Наташа Родина Этот долбаный мир

Армия Трясогузки
Как в капле весенней любой  – океаны, пустыни, гроза и метели,   
Как в каждом звучанье  капели -  фанфары, орган, барабаны и лира,   
Вот так же   my beautiful street отражает, вбирает, наверно,  полмира,   
А может и весь этот долбаный мир, что ногами сучит на панели.   

Картины реальны, я с них фонарею, печалюсь, и вою,  и пруся…   
Соседка, что слева, (привет чрез забор) престарелая бабушка Дуся, 
Отправив с утра квартирантку Катрин  (дальше с глаз) в магазин  на работу,   
Сношается с мужем её, пацанёнком Мишаней,  до визга  и рвоты.   

А позже, рот крашеный сморщив старушечьи  в сучьем оскале,.
Про нравственность глупенькой Катьке до ночи читает морали.   
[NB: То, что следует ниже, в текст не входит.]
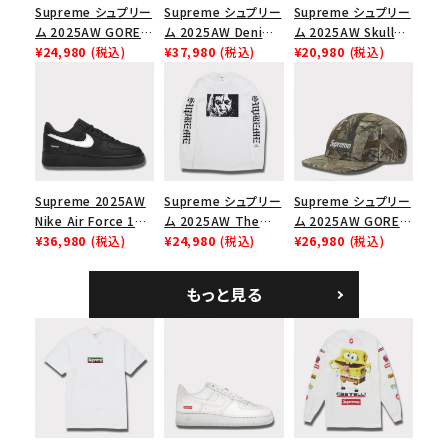
Supreme シュプリー
Supreme シュプリー
Supreme シュプリー
ム 2025AW GORE-
ム 2025AW Denim
ム 2025AW Skull
TEX Zip Pocket
¥24,980
(税込)
Shoulder Bag デニ
¥37,980
(税込)
Tee スカル Tシャツ
¥20,980
(税込)
Camp Cap ゴアテッ
ム ショルダーバッグ
ブラック
クス ジップ ポケット
ブラック
キャンプ キャップ ブ
ラック
Supreme 2025AW
Supreme シュプリー
Supreme シュプリー
Nike Air Force 1
ム 2025AW The
ム 2025AW GORE-
Low シュプリーム ナ
¥36,980
(税込)
Exorcist Mother
¥24,980
(税込)
TEX Zip Pocket
¥26,980
(税込)
イキエアフォース１ス
L/S Tee エクソシス
Camp Cap ゴアテッ
ニーカー シューズ ブ
ト マザー ロングスリ
クス ジップ ポケット
もっと見る
ラック
ーブTシャツ ホワイ
キャンプ キャップ リ
ト
アルツリーAPカモ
За Дусей семейство врачей пожилых процветает в хоромах-коттедже.
К ним возят своих алкоголиков жёны с тоскою, со мздой и надеждой.
Семейство, покуда  кодировало и доходы большие считало,
Того, кто дороже авто и коттеджа – старшого сынка проморгало:

В запоях сплошных угорал он, и  не помогла кодировка:
Точней, на тот свет кодировка отправила бедного Вовку…

Напротив – сошлась с наркоманом Светлана, глупа как коза, но смазлива.
У Светки – шестнадцатилетняя Маша, фигуркой и личиком – диво.
Но вечером поздним из дома однажды Маринка, рыдая,  сбежала:
Торчок изнасиловал Машу, избив, и об этом наутро вся улица знала. 

А Светка, двуногая тля, совесть  крепко жгутом забинтуя,
Живёт до сих пор  с тем животным, гуляют, влюблено воркуя.

Чрез пару домов - укусила Татьяну   собака своя ж дворовая.
(Всю жизнь, словно раб, на коротком цепке, голодала, от палок страдая).
Избив и в сарае закрыв без воды и еды, ад создав  беспросветный,
Пять суток её убивала хозяйка. И рвал тишину вой предсмертный.

Но вскоре за нею и Таня отправилась в царство Аида.
Я верю, Творец, - в Небесах справедлива слепая Фемида!...

Дом слева -  соседка под окнами каждое лето растила цветочки,
А в доме хозяин пять лет растлевал малолетку – приёмную  дочку.
Ушла на панель, диспансеров весёлых сбирая шальные медали.
И больше приёмный ублюдок с женой эту  дочку свою не видали.

Разбил паралич и  три года  как вечность (да здравствуют черти!)
В постели сгнивая, он смерти просил…,  нет, не жизни – а смерти.

А справа… а слева… а…,  как вспоминаю, уже не хватает дыханья.
И хаос, и бездна, бега тараканьи, пираньи, чертей гоготанье.
Всё  внешне – культурно: привет, извините, прошу вас, не стоит, спасибо.
Какие враги, говорите, всем нам угрожают? Чечня, Аль-Каида, талибы??…

А внешне – цветочки, собачки, платочки, заборы, скамейки…
Прикусишь губу, и выходит душа, и бежит  алой змейкой.


- Соседка, люблю я тебя! – и опять угостит пирожками с картошкой
Бабусенька Лида, мы с ней поболтаем  о жизни немножко.
И сумку поможет нести вечно пьяный, но добрый Андрюха
И скажет – что хмуришься? Жизнь хороша! И улыбка от уха до уха.

- Тёть Ната, привет! – крикнет чей-то пацан, на двуногом коне пролетая.
Ужаленный мозг чуть отпустит и сердце тихонько оттает.
А в небе ночном так покойно, в сиянии лунном и звёздном.
И Машу с роддома муж с бэби привёз. Жизнь идёт. Хэппи бёздэй!